[EXERCISE BRIEF]
Translate into Spanish this sentence from the zeolite catalyst excerpt below: "The preferred catalyst is of ZSM-5 which has a crystal size of about 0.02 to 0.10 micron."

Recent developments in zeolite technology have provided a group of large, medium and small pore siliceous materials having similar pore geometry. Among these the ZSM-5 type catalyst is readily available. These are usually synthesized with Bronsted acid active sites by incorporating a tetrahedrally coordinated metal, such as Al, Ga, B or Fe, within the zeolitic framework. The medium pore zeolites are favored for acid catalysis; however, the advantages of ZSM-5 structures may be utilized by employing highly siliceous materials or crystalline metalosilicate having one or more tetrahedral species having varying degrees of acidity. ZSM-5 crystalline structure is readily recognized by its X-ray diffraction pattern, which is described in U.S. Pat. No. 3,702,866 Argauer et al.

The oligomerization catalysts preferred for use herein include the medium pore (i.e. about 5-7 A) shape-selective crystalline aluminosilicate zeolites having a silica-to-alumina ratio of at least 12, a constraint index of about 1 to 12 and acid cracking activity of about 1-200. In the reactor bed the catalyst may have an apparent activity (alpha value) of about 1 to 300 under the process conditions to achieve the desired conversion reaction.

Representative of the ZSM-5 type zeolites are ZSM-5, ZMS-11, ZSM-12, ZSM-22, ZSM-23, ZSM-34, ZSM-35 and ZSM-38. ZSM-5 is disclosed and claimed in U.S. Pat. No. 3,702,886 and U.S. Pat. Re. 29,948; ZSM-11 is disclosed and claimed in U.S. Pat. No. 3,709,979. Also, see U.S. Pat. No. 3,832,449 for ZSM-12; U.S. Pat. No. 4,076,842 for ZSM-23; U.S. Pat. No. 4,086,186 for ZSM-34; U.S. Pat. No. 4,016,245 for ZSM-35 and U.S. Pat. No. 4,046,839 for ZSM-38. A suitable shape selective medium pore catalyst for fixed bed is a small crystal, e.g. 0.02 to 0.10 microns, H-ZSM-5 zeolite (silica:alumina ratio--70:1) with alumina binder in the form of cylindrical extrudates of about 1-5 mm. A large pore shape selective catalyst is a small crystal zeolite Beta (silica alumina ratio--40:1) with alumina binder. Zeolite Beta is described in U.S. Pat. No. 3,308,069 and is useful in the process of the present invention. There can also be used ZSM-34 which has a pore size of 4.5 to 5.2 Å. The preferred catalyst is of ZSM-5 which has a crystal size of about 0.02 to 0.10 micron. Other catalysts which can be used include a variety of small to large pore (4 to 8 Å) siliceous materials such as gallosilicates, ferrosilicates, and/or aluminosilicates disclosed in U.S. Pat. No. 4,414,413 and U.S. Pat. No. 4,417,088 and U.S. Pat. No. 3,308,069 (Re. 28,341). The above mentioned patents are incorporated herein by reference.

[EXCERPTED DATA]
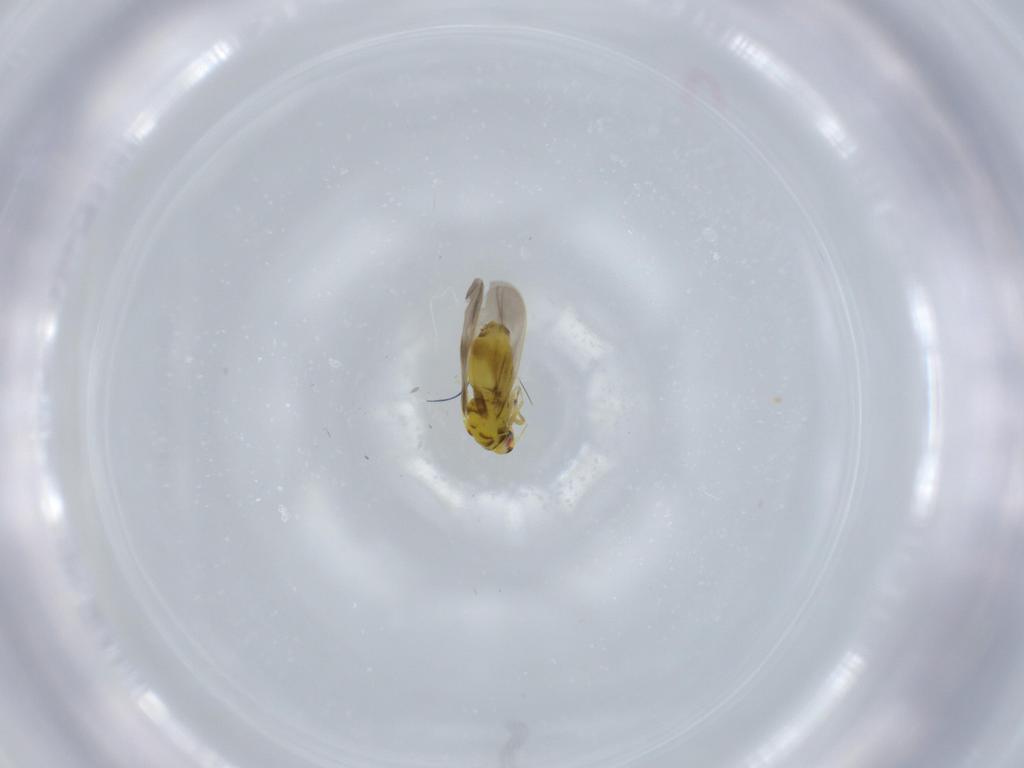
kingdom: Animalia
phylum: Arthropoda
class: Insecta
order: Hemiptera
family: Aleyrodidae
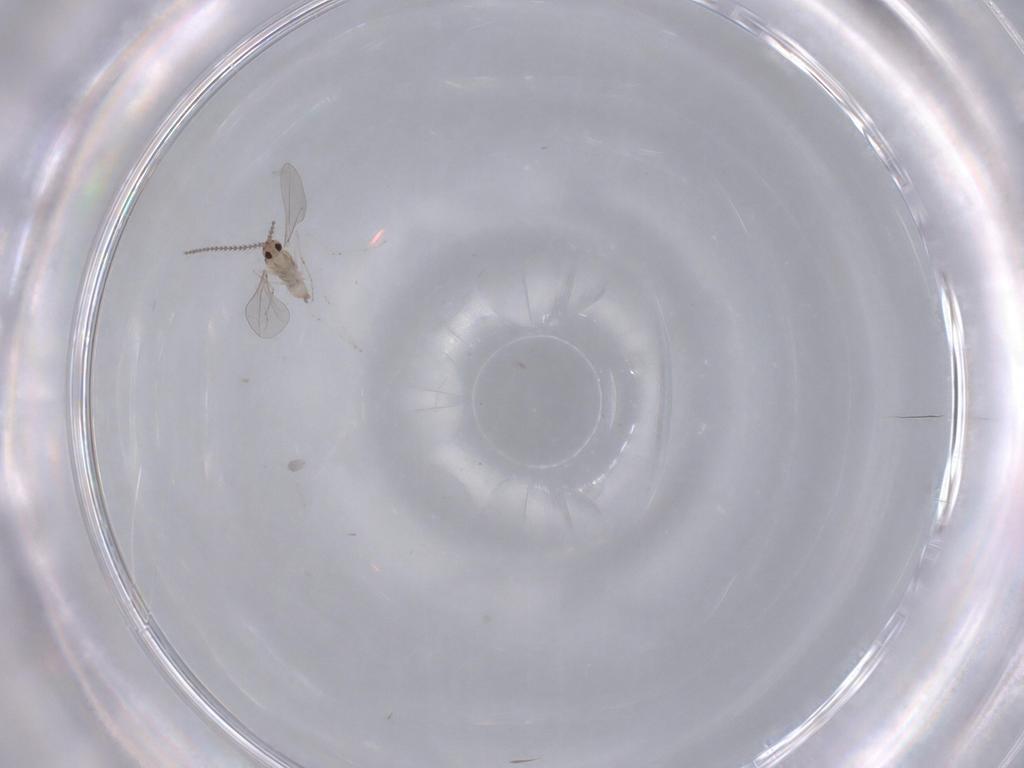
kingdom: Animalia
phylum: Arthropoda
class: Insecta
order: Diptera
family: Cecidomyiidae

...

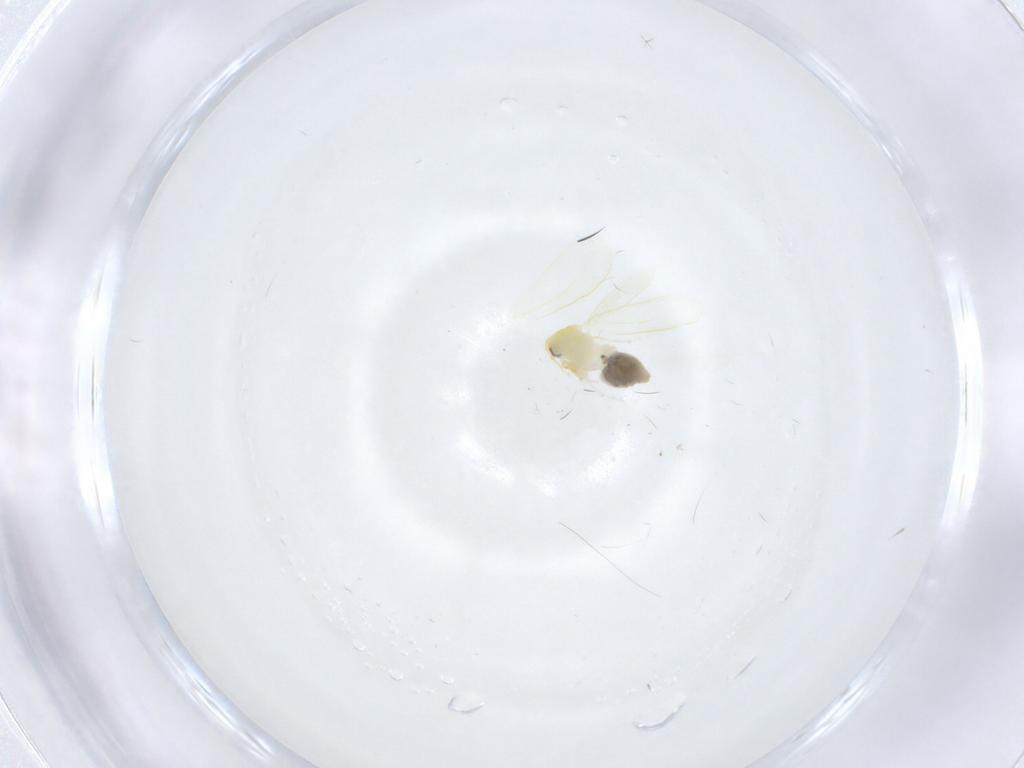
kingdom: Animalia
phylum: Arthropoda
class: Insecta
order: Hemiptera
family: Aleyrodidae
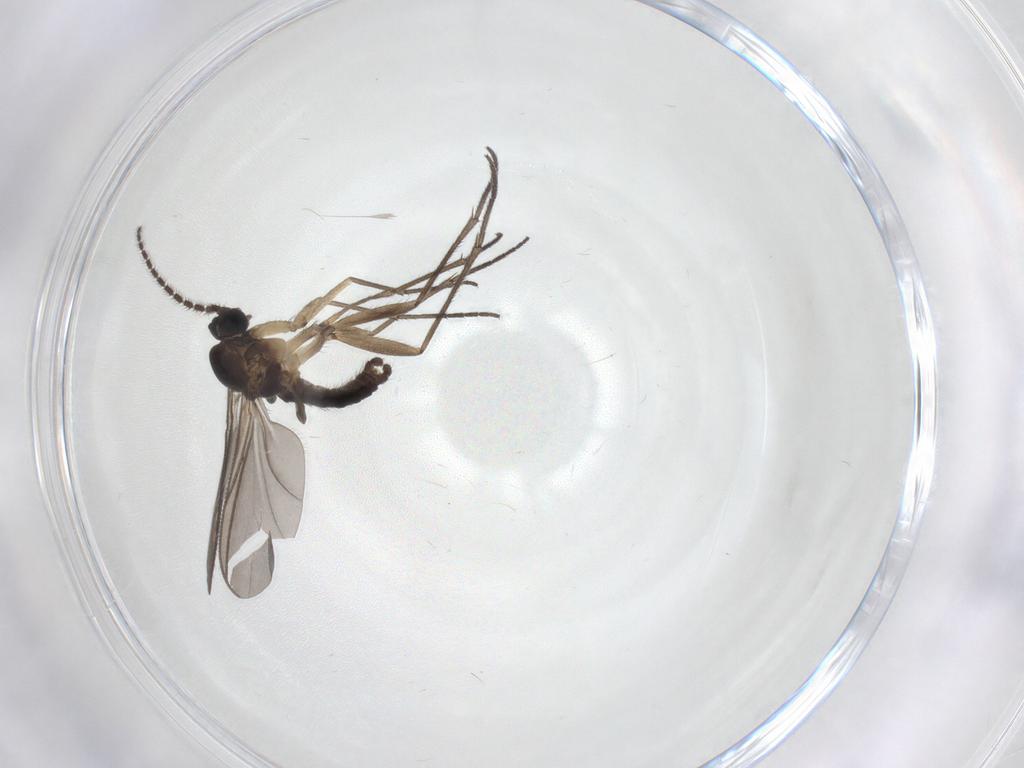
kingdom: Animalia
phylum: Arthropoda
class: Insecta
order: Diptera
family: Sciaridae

--

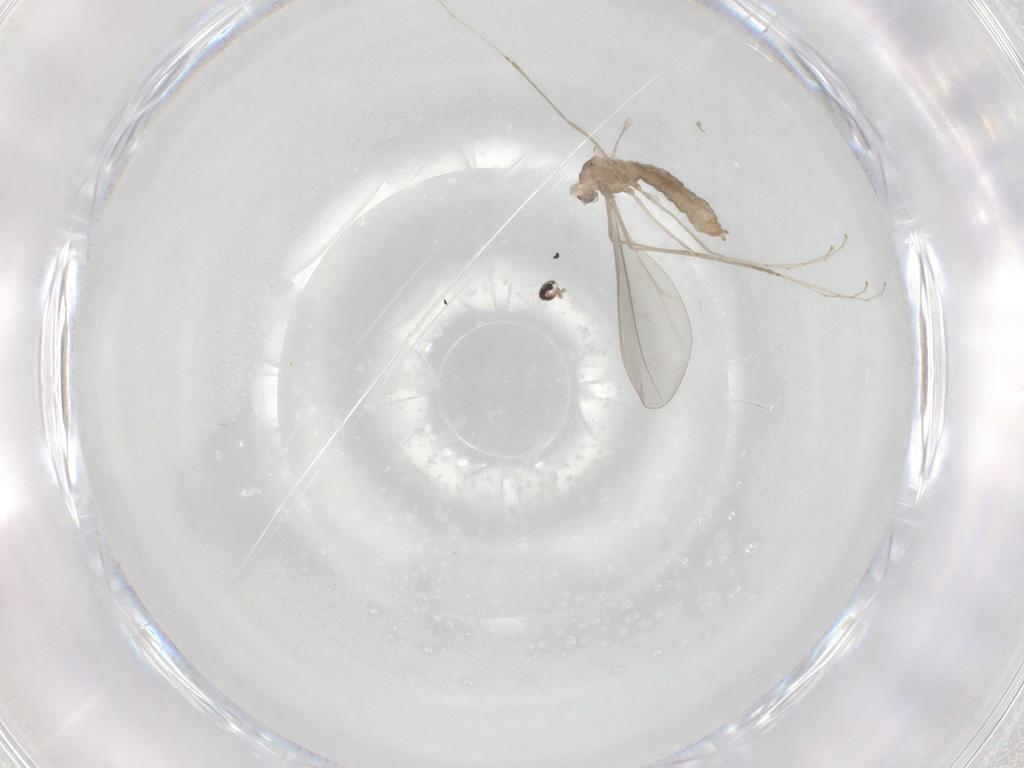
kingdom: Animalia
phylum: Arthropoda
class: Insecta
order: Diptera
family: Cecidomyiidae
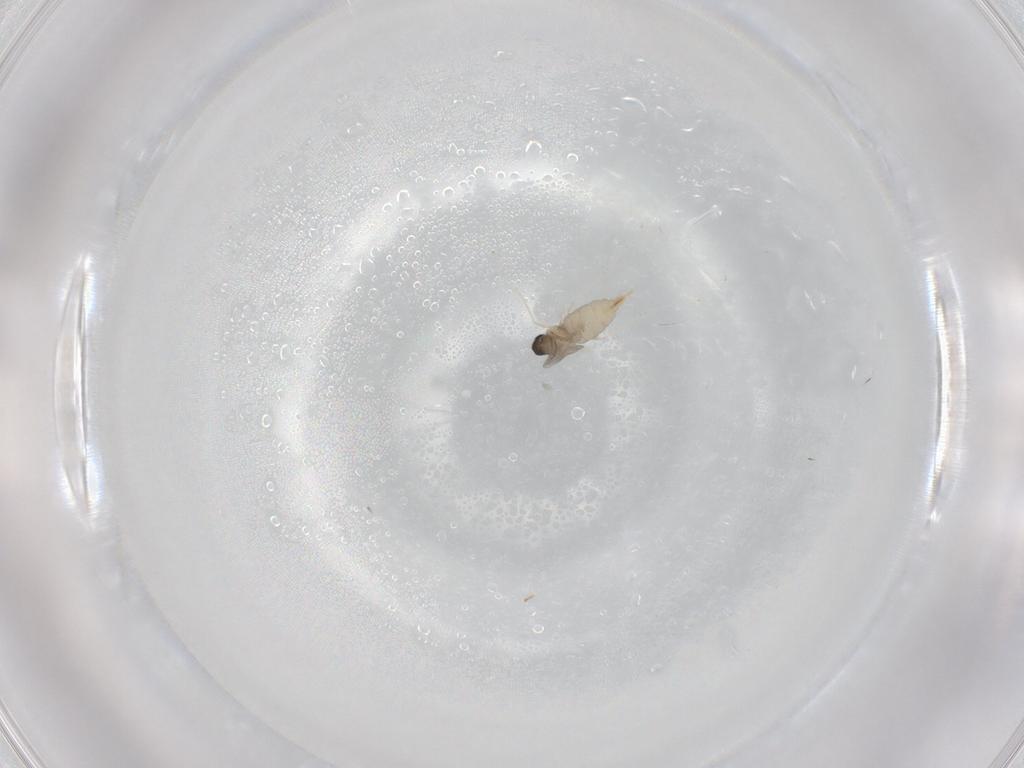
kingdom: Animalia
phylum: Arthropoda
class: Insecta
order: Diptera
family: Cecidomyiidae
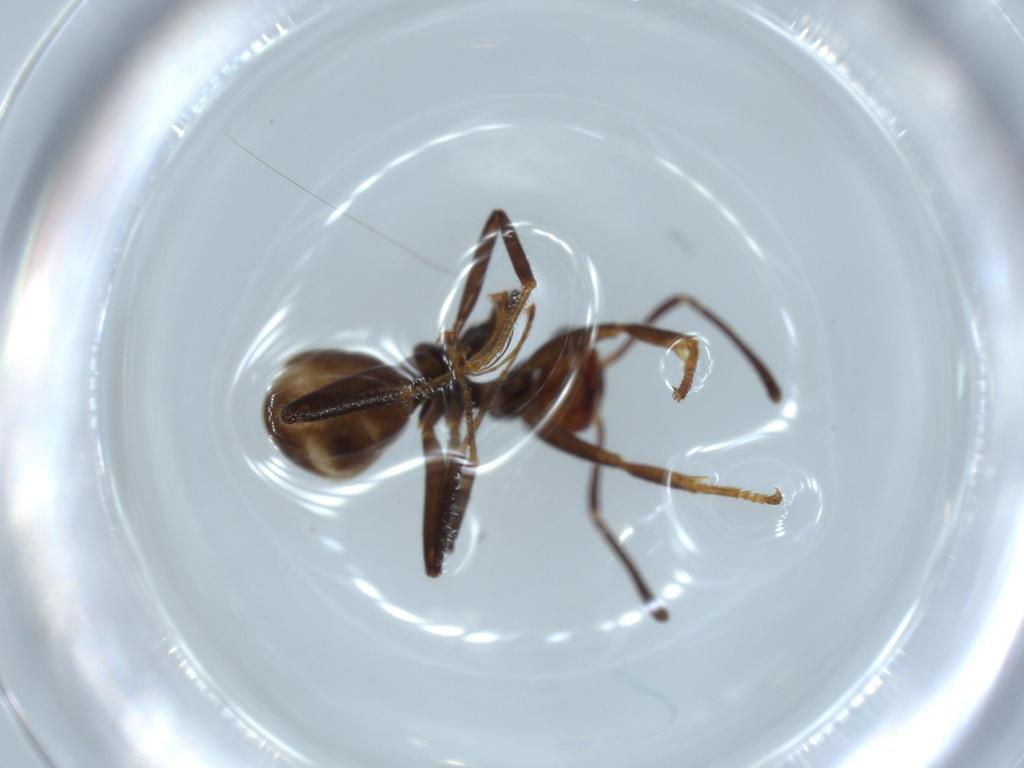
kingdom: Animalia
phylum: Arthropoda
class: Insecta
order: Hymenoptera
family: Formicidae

[REPLY]
El catalizador preferido es de ZSM-5, que tiene un tamaño de cristal de aproximadamente 0,02 a 0,10 micras.